[YOUR OBJECTIVE] Copy, without any change, the lines from the one that holds "catalogue.gira.com" through the final line of the material below.

○ ○ ○ ○ ○

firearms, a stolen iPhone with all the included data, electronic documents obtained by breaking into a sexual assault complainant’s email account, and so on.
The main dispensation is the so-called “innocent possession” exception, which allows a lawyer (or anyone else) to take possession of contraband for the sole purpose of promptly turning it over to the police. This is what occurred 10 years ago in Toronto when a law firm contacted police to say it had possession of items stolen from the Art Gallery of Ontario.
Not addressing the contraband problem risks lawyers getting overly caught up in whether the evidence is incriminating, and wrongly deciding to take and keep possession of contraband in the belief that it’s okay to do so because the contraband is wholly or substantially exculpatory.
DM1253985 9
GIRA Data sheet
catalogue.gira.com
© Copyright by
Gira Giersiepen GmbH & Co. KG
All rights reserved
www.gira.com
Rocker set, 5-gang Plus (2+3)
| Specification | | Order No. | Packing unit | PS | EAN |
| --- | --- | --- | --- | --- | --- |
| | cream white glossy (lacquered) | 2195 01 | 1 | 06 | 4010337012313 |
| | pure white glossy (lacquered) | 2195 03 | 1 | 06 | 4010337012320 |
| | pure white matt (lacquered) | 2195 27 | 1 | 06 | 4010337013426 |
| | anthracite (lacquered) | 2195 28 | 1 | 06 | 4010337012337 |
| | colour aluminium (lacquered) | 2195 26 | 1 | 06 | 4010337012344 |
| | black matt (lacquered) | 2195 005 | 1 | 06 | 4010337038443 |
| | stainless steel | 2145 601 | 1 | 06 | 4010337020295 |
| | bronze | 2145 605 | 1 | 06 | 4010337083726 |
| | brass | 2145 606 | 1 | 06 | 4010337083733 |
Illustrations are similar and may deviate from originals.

○ ○ ○ ○ ○

[RESPONSE AREA]
catalogue.gira.com
© Copyright by
Gira Giersiepen GmbH & Co. KG
All rights reserved
www.gira.com
Rocker set, 5-gang Plus (2+3)
| Specification | | Order No. | Packing unit | PS | EAN |
| --- | --- | --- | --- | --- | --- |
| | cream white glossy (lacquered) | 2195 01 | 1 | 06 | 4010337012313 |
| | pure white glossy (lacquered) | 2195 03 | 1 | 06 | 4010337012320 |
| | pure white matt (lacquered) | 2195 27 | 1 | 06 | 4010337013426 |
| | anthracite (lacquered) | 2195 28 | 1 | 06 | 4010337012337 |
| | colour aluminium (lacquered) | 2195 26 | 1 | 06 | 4010337012344 |
| | black matt (lacquered) | 2195 005 | 1 | 06 | 4010337038443 |
| | stainless steel | 2145 601 | 1 | 06 | 4010337020295 |
| | bronze | 2145 605 | 1 | 06 | 4010337083726 |
| | brass | 2145 606 | 1 | 06 | 4010337083733 |
Illustrations are similar and may deviate from originals.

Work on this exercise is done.